1. Field of the Invention
The present invention relates to methods of inspection and production of a mask used in a lithography step in production of a semiconductor device etc. and to a mask defect inspection system.
2. Description of the Related Art
Along with the miniaturization of semiconductor devices, the pattern size on a photomask used for photolithography has become increasingly smaller. Up to now, in photolithography, accuracy of formation of fine patterns has been improved by shortening the exposure wavelength. However, in recent years, transfer patterns have become shorter than the exposure wavelength, so super-resolution techniques have been broadly used to extend the life of photomasks at the same exposure wavelength.
Super-resolution techniques are roughly classified into two types: ones conducted at an exposure system (stepper or scanner) side and ones conducted on a mask side. The former techniques are called “modified illumination” and change the method of illumination to improve the resolution. The orbicular zone illumination being widely used at present can be mentioned as an example.

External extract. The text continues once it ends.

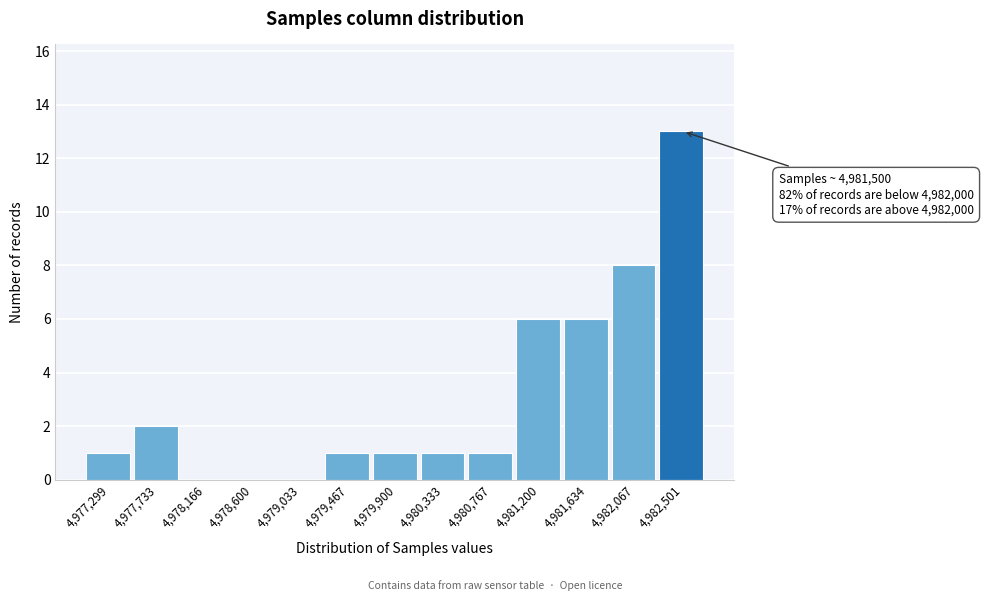

Which range on the x-axis has the tallest bar?

4982300 to 4982700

On the other hand, a half-tone type phase shift mask, a Levenson phase shift mask, or other mask is used for the latter techniques. A half-tone type phase shift mask uses a semi-transparent film for its light-blocking regions and generates portions of a zero light intensity by inverting the phase of light passing through light-passing regions and the phase of light passing through the light-blocking regions. A half-tone type phase shift mask is sometimes used together with modified illumination.
A Levenson phase shift mask provides portions differing in optical path lengths (phase shifters) in the non-light blocking regions (light-passing regions). For example, parts of the substrate are removed at non-light-block regions so as to give a phase difference to the light according to where it passes through the mask. Due to this, the resolution of patterns is improved.
According to the super-resolution techniques, miniaturization of patterns becomes possible without shortening the exposure wavelength. However, compared with when miniaturizing patterns by shortening the exposure wavelength, in general, in super-resolution techniques, line width errors, defects, etc. on the mask have a greater effect on the transfer patterns.
Further, when forming a dense pattern on the phase shift mask, the amount of the light passing through the mask decreases and sufficient contrast cannot be obtained, so the effect of defects becomes greater. As opposed to this, when forming a sparse pattern, the amount of light passing through the vicinity of defects increases compared with a dense pattern, so that the effect of defects on the transfer becomes relatively smaller.
This phenomenon of the magnitude of the effect of defects on transfer changing depending on the pattern density is also observed in conventional photolithography not using super-resolution techniques. The use of super-resolution techniques however increases the difference between the effects of dense and sparse patterns. Up to now, defects have been determined by comparison with a flat acceptable defect size determined without regard to the pattern density.
Summarizing the problems to be solved by the invention, when using super-resolution techniques, if determining defects based on a flat acceptable defect size, there is a possibility of defects which might actually affect transfer being allowed in dense portions of a pattern. Conversely, there is a possibility of defect which actually have no effect on transfer not being allowed in sparse portions of a pattern. Therefore, with the conventional method of detection of defects based on a flat acceptable defect size, it becomes difficult to determine defects.
A defect is usually repaired by removing the corresponding part of the light-blocking film by a focused ion beam (FIB) or by depositing additional material by the FIB in the presence of an organic gas. Generally, the smaller the defect, the more difficult it is to repair the defect with a high accuracy. Therefore, when setting a flat acceptable defect size, if the acceptable defect size is made smaller and the number of defects increases, the time required for precise repair of all the defects becomes longer. Due to this, the throughput of the production of masks is lowered.
If trying to shorten the time required for repairing defects, the problem arises of a drop in the probability of repair of defects at a defect repair system. Namely, the yield in the production of masks is lowered. Consequently, it has become important to select defects requiring repair instead of repairing all the defects detected at inspections without selection.